House of the Blues
I love the blues. And I can remember the moment that I converted. The only thought I had of it before then was that it was repetitive; the whole thing was about somebody done messing with my happy home or another mule kicking in my stall. It was no better or worse than country or folk in this respect but it wasn't for a fringe punk like me.
When I woke to the blues it really was just like a bolt and that's the thrill for me - tending to intellectualise everything; here was something that I'd thought little of the day before. I hadn't mulled over the place of WC Handy or Son House in the pantheon. It's a feeling.
I've been fortunate, having seen Albert Collins, Brownie McGee, Clarence "Gatemouth" Brown, Bo Diddley. I missed Johnny Johnson and it's not like I didn't have a few chances.

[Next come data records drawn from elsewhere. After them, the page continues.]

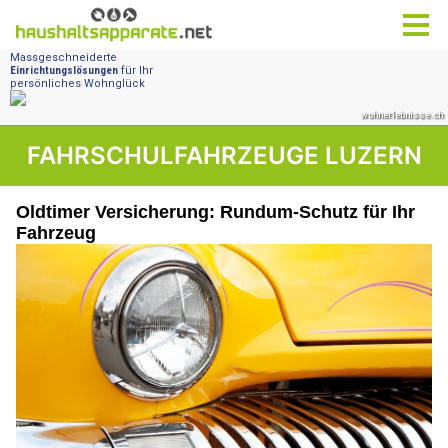
FAHRSCHULFAHRZEUGE LUZERN
Oldtimer Versicherung: Rundum-Schutz für Ihr
Fahrzeug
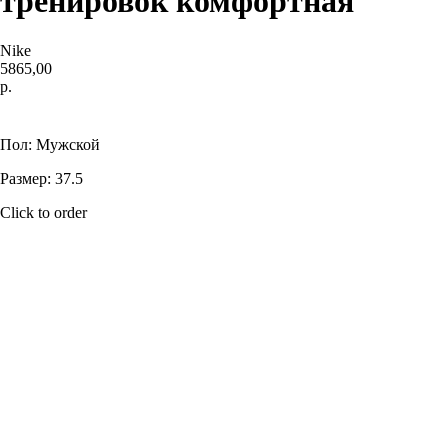
тренировок комфортная
Nike
5865,00
р.
Купить
Пол: Мужской
Размер: 37.5
Click to order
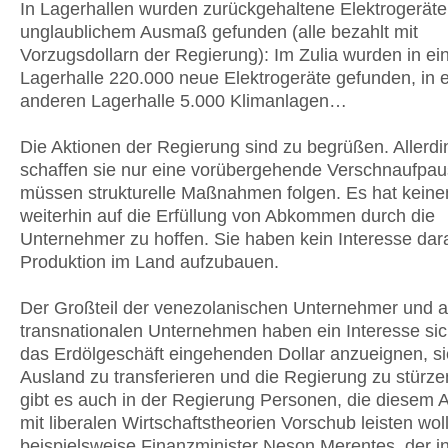
In Lagerhallen wurden zurückgehaltene Elektrogeräte
unglaublichem Ausmaß gefunden (alle bezahlt mit
Vorzugsdollarn der Regierung): Im Zulia wurden in ei
Lagerhalle 220.000 neue Elektrogeräte gefunden, in e
anderen Lagerhalle 5.000 Klimanlagen…
Die Aktionen der Regierung sind zu begrüßen. Allerdi
schaffen sie nur eine vorübergehende Verschnaufpau
müssen strukturelle Maßnahmen folgen. Es hat keine
weiterhin auf die Erfüllung von Abkommen durch die
Unternehmer zu hoffen. Sie haben kein Interesse dar
Produktion im Land aufzubauen.
Der Großteil der venezolanischen Unternehmer und a
transnationalen Unternehmen haben ein Interesse sic
das Erdölgeschäft eingehenden Dollar anzueignen, si
Ausland zu transferieren und die Regierung zu stürze
gibt es auch in der Regierung Personen, die diesem 
mit liberalen Wirtschaftstheorien Vorschub leisten wol
beispielsweise Finanzminister Neson Merentes, der i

But that's the way it goes. I prefer to dwell on the great performances I did see rather than the ones I missed.
The nice side effect of falling for the blues is that you get to hear along with your own idols the music that first pushed their buttons. Knowing that Willie Dixon wrote Back Door Man, Spoonful, Little Red Rooster, Seventh Son.. makes him inestimably great in my eyes as he is the backbone and influence for the Chicago blues scene, giving Muddy Waters and Howlin' Wolf some of their best songs. But these songs are equally well known among the blues rock fraternity. I can't imagine Eric Clapton without the generation before and the songs they wrote.